Regression - Amazon Machine Learning

We are no longer updating the Amazon Machine Learning service or accepting new users for it. This documentation is available for existing users, but we are no longer updating it. For more information, see What is Amazon Machine Learning.


For regression tasks, the typical accuracy metrics are root mean square error (RMSE) and mean absolute percentage error (MAPE). These metrics measure the distance between the predicted numeric target and the actual numeric answer (ground truth). In Amazon ML, the RMSE metric is used to evaluate the predictive accuracy of a regression model.

Figure 3: Distribution of residuals for a Regression model

It is common practice to review the residuals for regression problems. A residual for an observation in the evaluation data is the difference between the true target and the predicted target. Residuals represent the portion of the target that the model is unable to predict. A positive residual indicates that the model is underestimating the target (the actual target is larger than the predicted target).

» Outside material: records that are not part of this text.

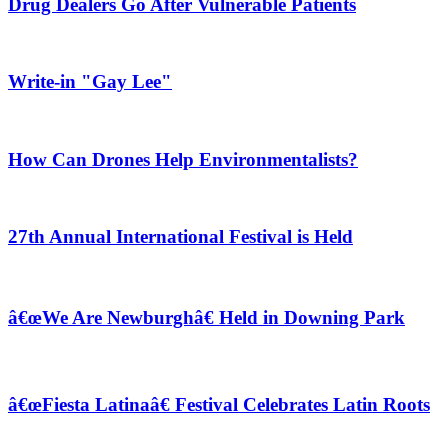
Drug Dealers Go After Vulnerable Patients
Write-in "Gay Lee"
How Can Drones Help Environmentalists?
27th Annual International Festival is Held
â€œWe Are Newburghâ€ Held in Downing Park
â€œFiesta Latinaâ€ Festival Celebrates Latin Roots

A negative residual indicates an overestimation (the actual target is smaller than the predicted target). The histogram of the residuals on the evaluation data when distributed in a bell shape and centered at zero indicates that the model makes mistakes in a random manner and does not systematically over or under predict any particular range of target values. If the residuals do not form a zero-centered bell shape, there is some structure in the model’s prediction error. Adding more variables to the model might help the model capture the pattern that is not captured by the current model.